Aim of the task
Each line of the data holding "storageaccountkey" should be found and copied.

Provided records
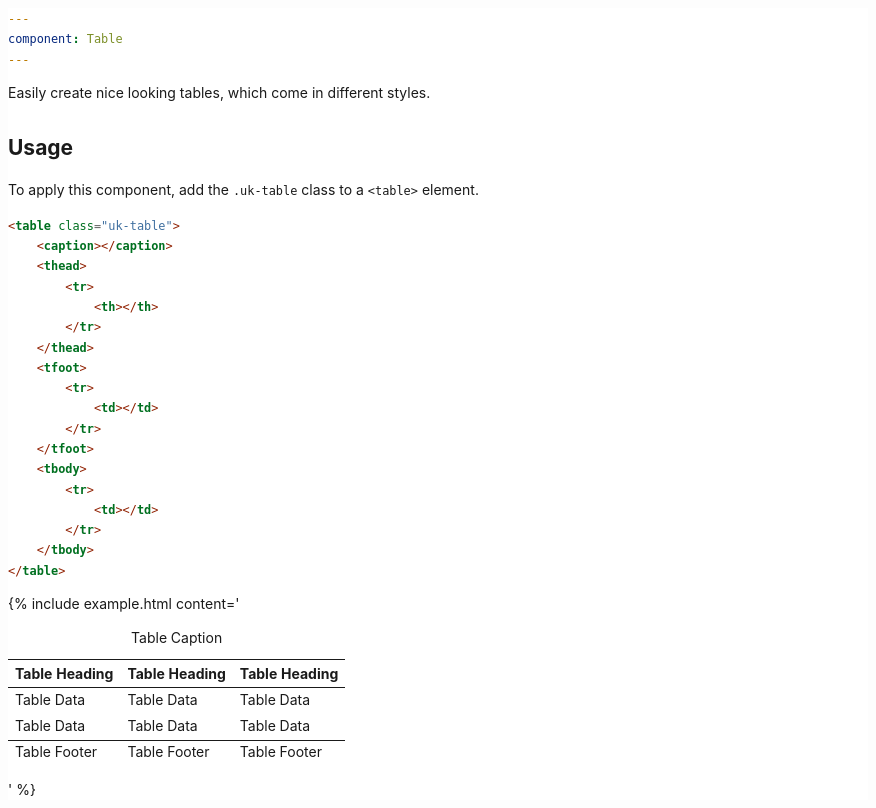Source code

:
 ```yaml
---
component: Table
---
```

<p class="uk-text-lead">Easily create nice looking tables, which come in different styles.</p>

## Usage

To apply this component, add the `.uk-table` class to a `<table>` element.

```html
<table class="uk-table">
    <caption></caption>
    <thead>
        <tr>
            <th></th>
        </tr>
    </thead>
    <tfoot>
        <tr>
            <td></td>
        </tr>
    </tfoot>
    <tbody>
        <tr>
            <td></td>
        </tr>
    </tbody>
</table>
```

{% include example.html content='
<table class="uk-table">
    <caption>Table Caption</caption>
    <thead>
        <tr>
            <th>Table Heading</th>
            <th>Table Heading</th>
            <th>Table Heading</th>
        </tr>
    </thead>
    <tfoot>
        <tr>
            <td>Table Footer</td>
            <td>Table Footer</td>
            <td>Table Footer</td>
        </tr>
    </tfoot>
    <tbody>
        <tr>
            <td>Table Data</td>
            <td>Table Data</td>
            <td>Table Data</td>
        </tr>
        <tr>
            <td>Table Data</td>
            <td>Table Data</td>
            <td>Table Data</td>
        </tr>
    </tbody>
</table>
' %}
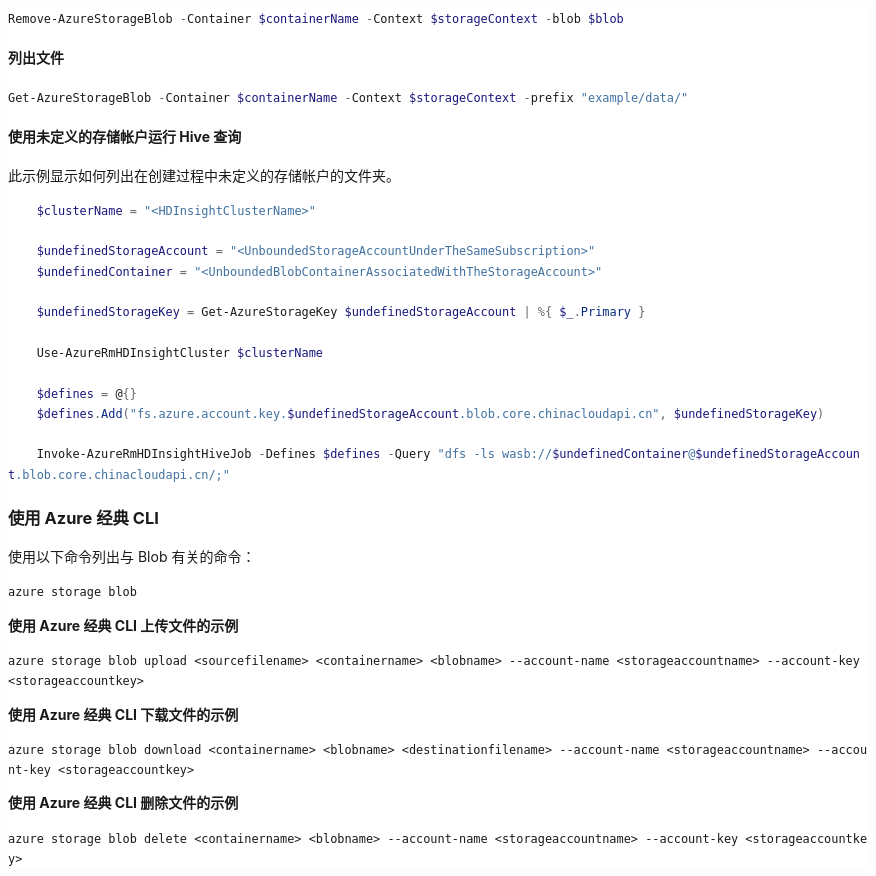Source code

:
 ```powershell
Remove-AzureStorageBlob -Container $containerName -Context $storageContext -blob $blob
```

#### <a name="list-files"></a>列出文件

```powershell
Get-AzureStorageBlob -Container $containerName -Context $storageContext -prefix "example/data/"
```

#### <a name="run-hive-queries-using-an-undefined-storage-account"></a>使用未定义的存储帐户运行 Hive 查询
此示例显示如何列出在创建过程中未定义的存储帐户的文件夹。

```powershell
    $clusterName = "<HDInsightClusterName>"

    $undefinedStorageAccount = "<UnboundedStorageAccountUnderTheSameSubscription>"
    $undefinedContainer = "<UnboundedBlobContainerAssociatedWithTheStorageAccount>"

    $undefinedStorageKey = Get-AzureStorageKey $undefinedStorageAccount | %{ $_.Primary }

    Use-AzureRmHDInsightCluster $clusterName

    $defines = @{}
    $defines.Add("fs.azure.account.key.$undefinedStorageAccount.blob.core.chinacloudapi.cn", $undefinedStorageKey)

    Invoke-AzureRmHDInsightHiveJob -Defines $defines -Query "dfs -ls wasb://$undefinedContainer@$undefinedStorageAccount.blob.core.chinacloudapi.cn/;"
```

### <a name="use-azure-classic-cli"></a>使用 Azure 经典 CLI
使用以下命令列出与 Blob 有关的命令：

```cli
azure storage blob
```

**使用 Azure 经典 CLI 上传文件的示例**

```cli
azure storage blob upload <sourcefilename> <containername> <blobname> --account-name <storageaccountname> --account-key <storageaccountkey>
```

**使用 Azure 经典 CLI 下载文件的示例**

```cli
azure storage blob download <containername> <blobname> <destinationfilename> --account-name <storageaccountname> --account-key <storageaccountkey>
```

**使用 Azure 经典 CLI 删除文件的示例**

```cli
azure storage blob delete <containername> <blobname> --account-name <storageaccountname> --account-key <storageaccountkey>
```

Solved problem
azure storage blob upload <sourcefilename> <containername> <blobname> --account-name <storageaccountname> --account-key <storageaccountkey>
azure storage blob download <containername> <blobname> <destinationfilename> --account-name <storageaccountname> --account-key <storageaccountkey>
azure storage blob delete <containername> <blobname> --account-name <storageaccountname> --account-key <storageaccountkey>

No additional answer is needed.